Baked harissa salmon with roasted tomato
1
Points®
Total time: 1 hr • Prep: 15 min • Cook: 45 min • Serves: 4 • Difficulty: Easy
Hailing from North Africa, harissa is a mix of chilli, lemon and other spices that can be used as a condiment or to baste fish, meat or chicken.


Ingredients
Fresh lemon rind
2 tsp, finely grated
Ground cumin
1 tsp
Ground paprika
1 tsp
Ground chilli
¼ tsp, flakes
Fresh coriander
2 tbs
Skinless salmon
800 g, (4 x 200g fillets), bones removed
Tomato(es)
4 medium, roma, halved
Sebago potato
500 g, peeled, cut into 2cm pieces
Skim milk
⅓ cup(s), (80ml)
Reduced fat oil spread
1 tbs
Green string beans
400 g
Preserved lemon
20 g
Fresh flat-leaf parsley
2 tbs, coarsly chopped
Garlic
1 clove(s), finely chopped
Instructions
1
Combine rind, cumin, paprika, chilli and coriander in a bowl.

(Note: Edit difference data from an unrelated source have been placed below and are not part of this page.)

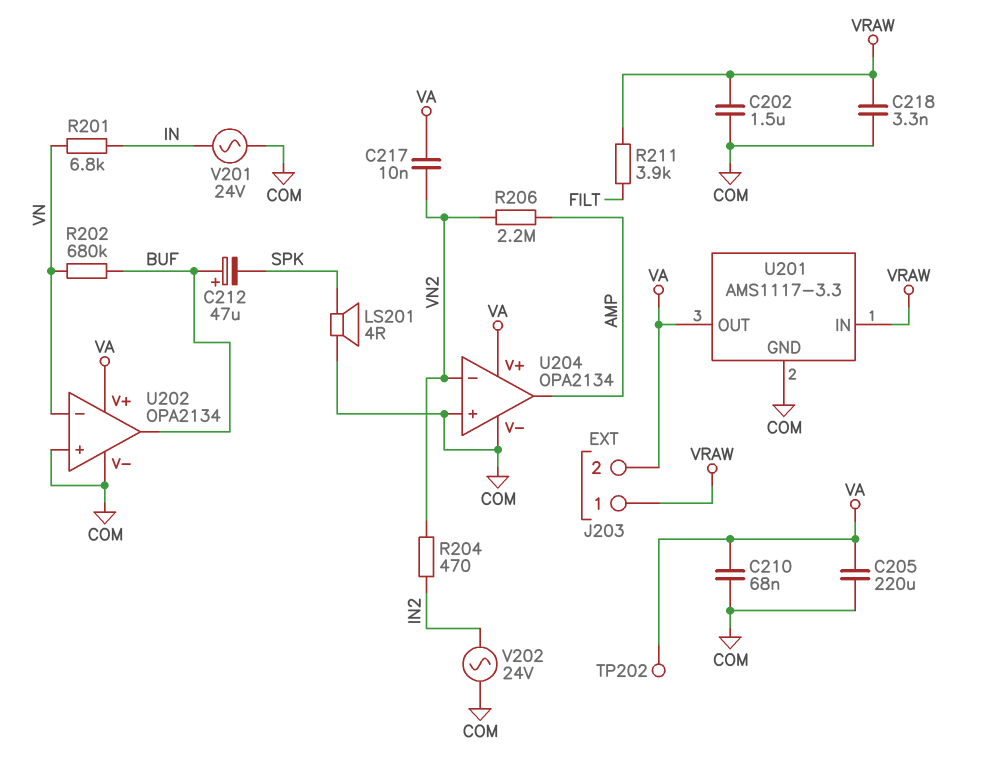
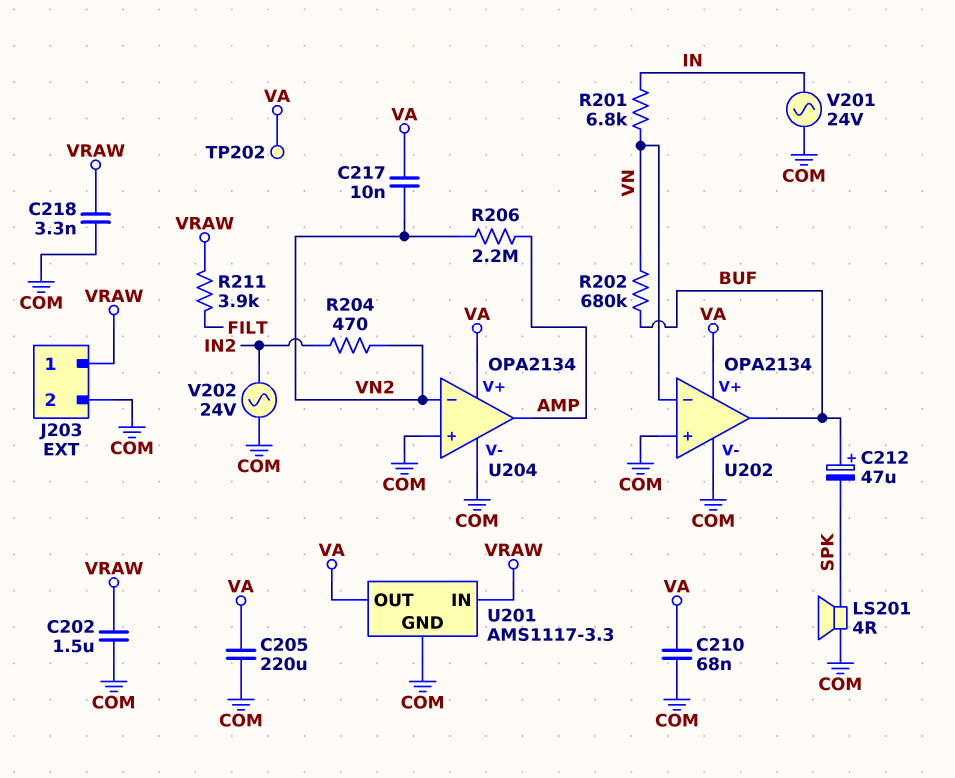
J203 pin 2: VA -> COM

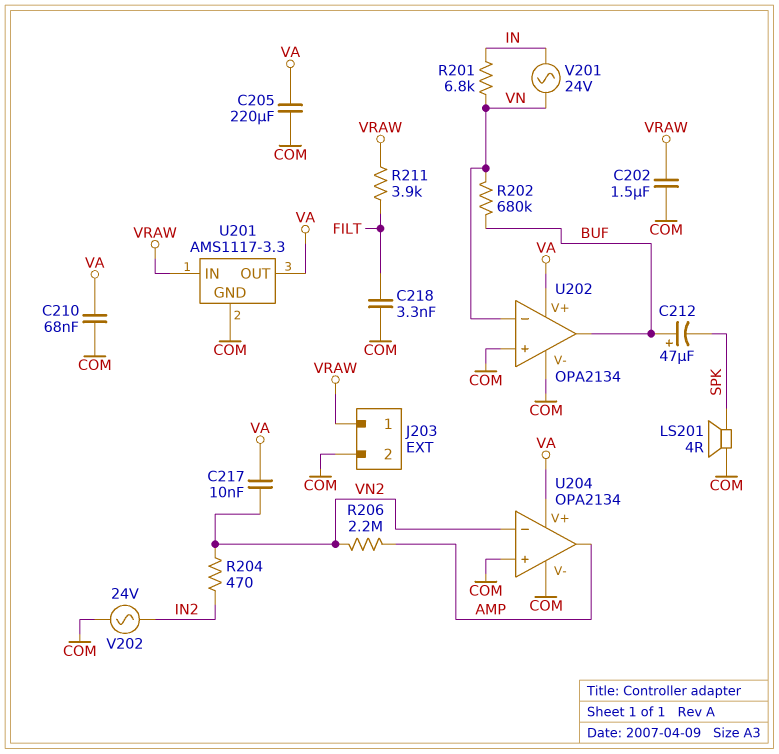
C218: 3.3nF (COM, VRAW) -> 3.3nF (COM, FILT)
TP202: test point (VA) -> none
V201: AC 24V (COM, IN) -> AC 24V (IN, VN)

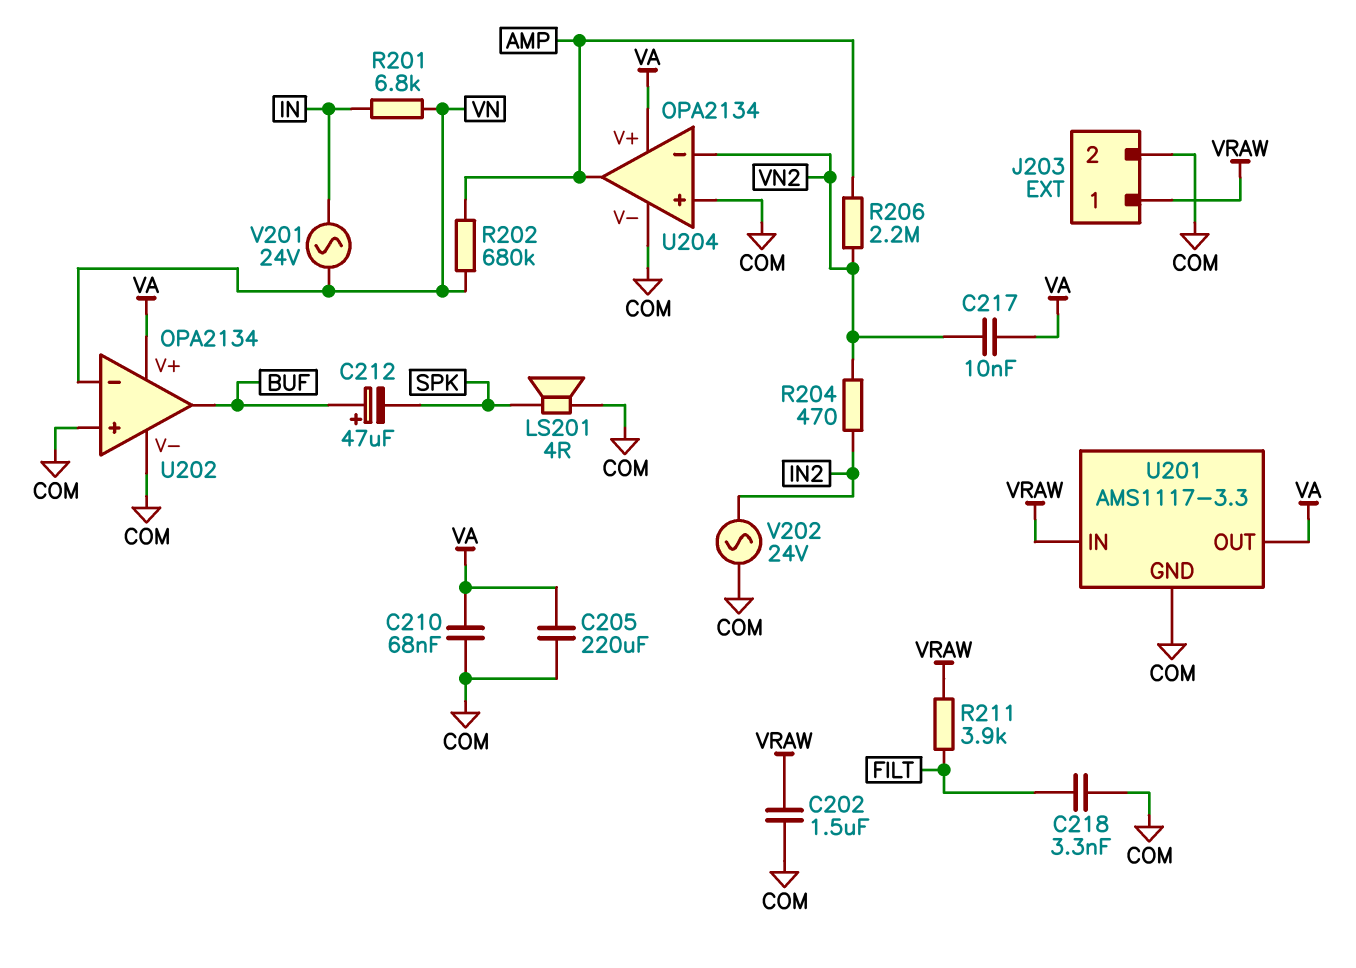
R202: 680k (BUF, VN) -> 680k (AMP, VN)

Rub mixture over salmon.
2
Preheat oven to 200°C or 180°C fan-forced. Place tomato cut-side up on a baking tray lined with baking paper. Lightly spray with oil and season with salt and freshly ground black pepper. Bake for 30 minutes or until softened.
3
Arrange salmon in a single layer in a baking dish lined with baking paper and lightly spray with oil. Bake alongside tomato for a further 12–15 minutes or until just cooked.
4
Meanwhile, boil, steam or microwave potato until very tender. Mash together with milk and spread and season with salt. Steam or microwave green beans until tender.
5
Combine preserved lemon, parsley and garlic in a small bowl. Divide mashed potato among serving plates and top with salmon. Sprinkle salmon with parsley mixture and serve with roasted tomatoes and green beans.